Dazzling Blue Kale Florets

This is technically a picture of red Russian kale florets but you get the idea.

Prep

Rinse. Eat raw or cooked. Stems take longer to cook. I like to remove them and cook longer than leaves.

How to use:

  • Use as you would broccoli rabe
  • Fresh in a salad or on a sandwich/wrap
  • Light saute with savory flavors
  • Roasted

Recipes

Frozen Tomatillos

A taste of summer! Great cooked. We make sauce of them.

How to use:

I would suggest cooked sauces or soup.

Pea Tendrils

Pea tendrils, also known as pea shoots or pea sprouts, are young and tender tendrils that grow from the tops of pea plants. They are delicate, leafy greens with thin, curly stems and small, bright green leaves. The taste of pea tendrils is often described as mild and slightly sweet, with a subtle hint of the distinct flavor found in mature peas. The texture is tender and crisp, providing a pleasant crunch.

Prep

Rinse. The whole tendril is edible. Sometimes the stems get a little woody at the ends and can be removed. Eat raw or cooked.

Storing

It's best to use it within a few days for optimal flavor.
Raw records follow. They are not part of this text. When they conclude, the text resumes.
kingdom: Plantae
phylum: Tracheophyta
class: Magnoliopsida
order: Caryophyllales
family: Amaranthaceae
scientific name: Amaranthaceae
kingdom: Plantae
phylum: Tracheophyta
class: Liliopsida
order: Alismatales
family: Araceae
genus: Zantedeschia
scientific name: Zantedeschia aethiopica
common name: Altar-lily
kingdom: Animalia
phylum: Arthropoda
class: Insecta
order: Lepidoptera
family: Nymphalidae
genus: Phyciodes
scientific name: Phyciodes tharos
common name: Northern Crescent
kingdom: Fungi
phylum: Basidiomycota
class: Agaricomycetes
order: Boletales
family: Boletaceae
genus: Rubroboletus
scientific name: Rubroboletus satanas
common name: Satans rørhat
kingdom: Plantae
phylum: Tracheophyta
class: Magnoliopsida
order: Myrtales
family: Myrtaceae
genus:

To store it, place unwashed leaves in a perforated plastic bag or a container lined with a dry paper towel to absorb excess moisture. Seal the bag or container loosely to allow for some airflow. Store the bag in the refrigerator's crisper drawer, where it will stay fresh for a few days.

How to use:

  • Salads: Add pea tendrils to your favorite salad greens for an extra layer of texture and flavor.
  • Stir-fries: Toss pea tendrils into stir-fries towards the end of cooking. Their tender texture and subtle flavor make them a perfect addition to stir-fried vegetables, meats, or noodles.
  • Sandwiches and Wraps: Layer pea tendrils in sandwiches or wraps to add a crisp and refreshing bite. They can provide a light and delicate crunch, along with a touch of sweetness.
  • Soups and Stews: Add pea tendrils to hot soups or stews just before serving. They will wilt slightly, adding a pop of green color and a burst of freshness to the dish.
  • Pasta Dishes: Mix cooked pea tendrils into pasta dishes like spaghetti or fettuccine. The tendrils will add a delicate and vibrant element to the pasta, complementing the other ingredients.
  • Pesto or Sauce: Blend pea tendrils with garlic, nuts, cheese, and olive oil to make a flavorful pesto or sauce. Use it as a spread, dip, or toss it with cooked pasta for a quick and vibrant meal.
  • Side Dish: Sauté pea tendrils with garlic and olive oil for a simple and nutritious side dish. The gentle cooking will help retain their delicate flavor and texture.